The Spire Regency Hospital Cheshire offers specialist sports hernia surgery and we treat both professional and amateur sports people from all over the North West and Yorkshire.
Sports hernias can be treated with keyhole surgery at Spire Regency Cheshire
A sports hernia (or sportman’s hernia), is often misdiagnosed as groin strain and generally affects athletes. Both amateur and professional football and ice hockey players are most commonly affected.
Spire Regency Hospital's consultants Mr Arif Khan, Mr Sajal Rai and Mr Mohammed Saeed specialise in the treatment of sports hernias and are experts in laparoscopic (key hole) surgery.
What is a sports hernia?
A sports hernia is caused by a weakening of the muscles or tendons of the lower abdominal wall. This part of the abdomen is the same region in which an inguinal hernia occurs, but when an inguinal hernia occurs there is sufficient weakening of the abdominal wall to allow a bulge or lump, (the hernia), to be felt. In the case of a sports hernia, although the problem is due to a weakening in the same abdominal wall muscles (athletic pubalgia), there is no palpable bulge or lump and so it is often misdiagnosed.
Symptoms of a sports hernia typically begin with a slow onset of aching in the lower abdominal region and the groin. Pain is exacerbated during sports movements, particularly hip extension, twisting and turning.
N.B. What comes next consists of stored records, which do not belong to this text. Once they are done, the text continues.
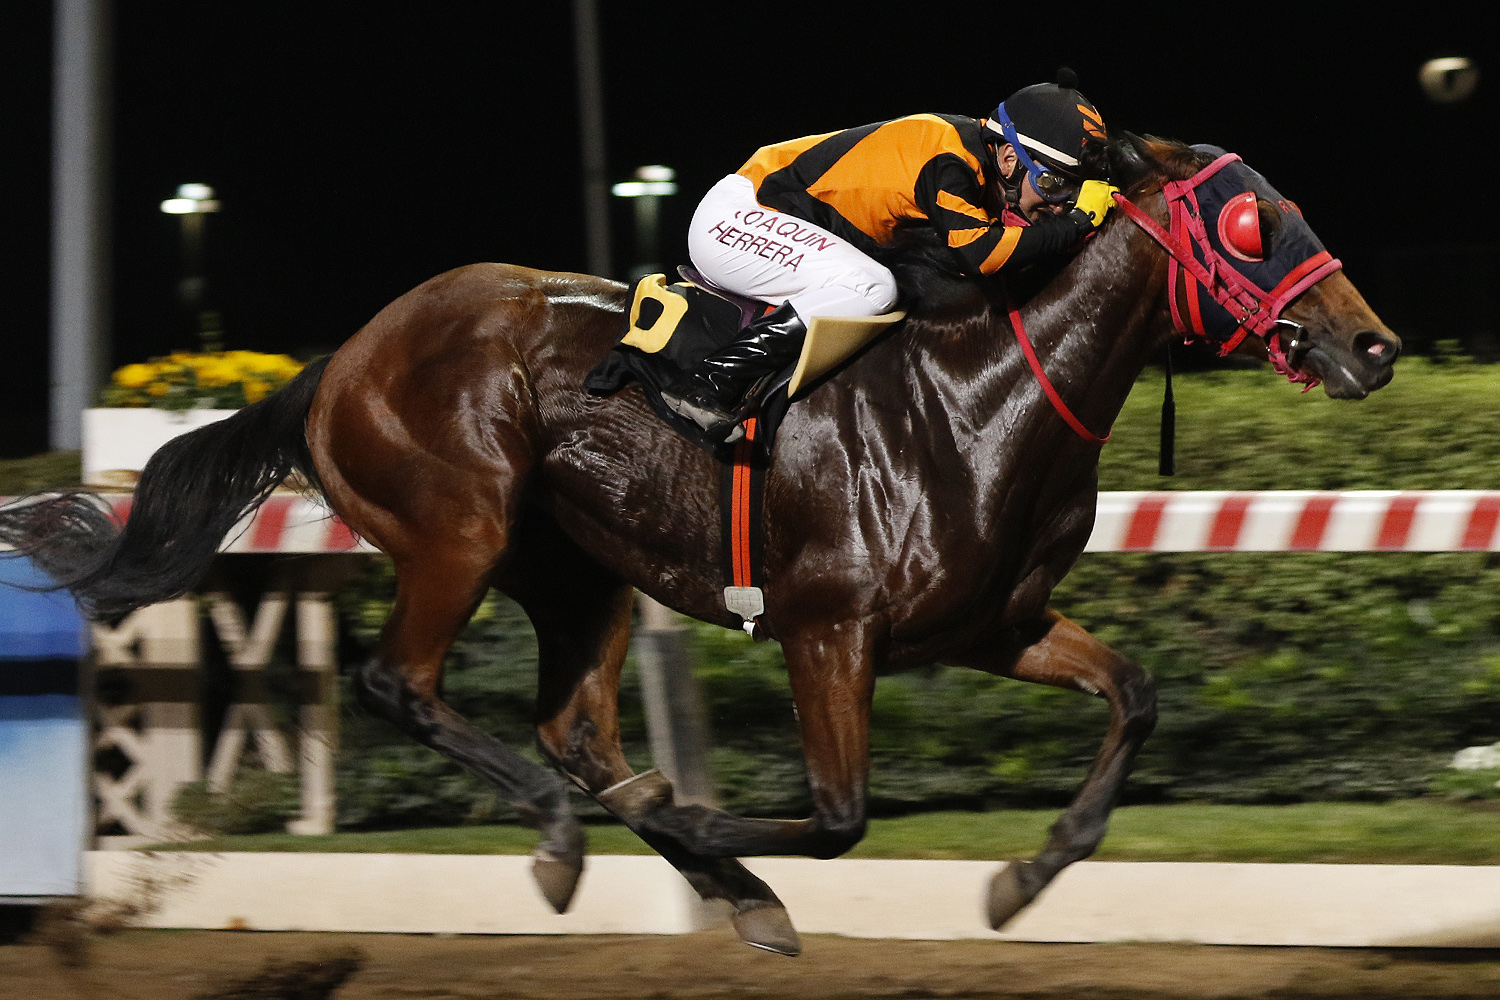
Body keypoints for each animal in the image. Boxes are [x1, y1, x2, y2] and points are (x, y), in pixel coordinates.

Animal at [0, 134, 1399, 955]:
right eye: (1250, 226)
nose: (1373, 344)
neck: (983, 395)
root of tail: (340, 357)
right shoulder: (828, 626)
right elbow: (835, 817)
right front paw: (715, 829)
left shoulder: (991, 624)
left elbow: (1136, 695)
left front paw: (1025, 877)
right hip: (461, 525)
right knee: (407, 684)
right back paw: (574, 841)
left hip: (580, 570)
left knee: (577, 729)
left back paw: (700, 870)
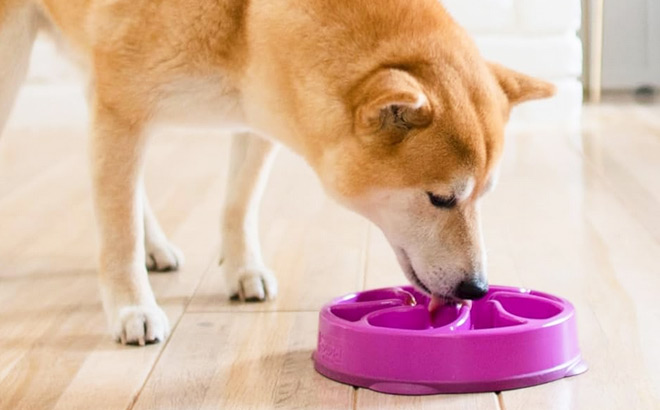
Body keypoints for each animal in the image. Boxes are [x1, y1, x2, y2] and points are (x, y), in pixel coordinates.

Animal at [0, 0, 556, 346]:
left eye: (484, 195)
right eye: (441, 198)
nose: (478, 289)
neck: (245, 23)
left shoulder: (260, 114)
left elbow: (238, 204)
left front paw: (242, 268)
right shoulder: (122, 112)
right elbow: (117, 235)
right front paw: (131, 307)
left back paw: (154, 243)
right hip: (17, 64)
This pain usually radiates to the adductor muscle region and even the testicles, although it is often difficult for the patient to pin-point the exact location.
Typically, the day after activity, the patient will feel stiff and tender and getting out of bed or a car will be very difficult. Any exertion that increases intra-abdominal pressure, such as coughing, sneezing, straining or sporting activity can cause pain. In the early stages, the person may be able to continue playing their sport, but the problem usually gets progressively worse.
What treatments are available for sports hernias?
The initial treatment of a sports hernia is usually conservative in the hope that the symptoms will resolve. Physical rest, anti-inflammatory drugs, ice packs and physiotherapy may temporarily alleviate the person’s symptoms, but in general, there are no treatments that have been shown to be as effective as surgery.
As pain in the groin and pelvis areas can be caused by referred pain from a number of other problems, including injuries to the lumbar spine, the hip joint, the sacro-iliac joint, the abdomen, and the genito-urinary system, diagnosis of a sports hernia is usually based on the patient’s history and clinical signs. Frustratingly, patients can sometimes see several consultants or doctors, prior to diagnosis of a sports hernia.
Unlike most sports injuries that can be diagnosed by X-ray or scan, there is no diagnostic test to confirm a sports hernia. A misdiagnosis by a doctor unfamiliar with sports hernia symptoms can lead to chronic pain, and in the case of athletes, an unnecessary delay in returning to athletic competition.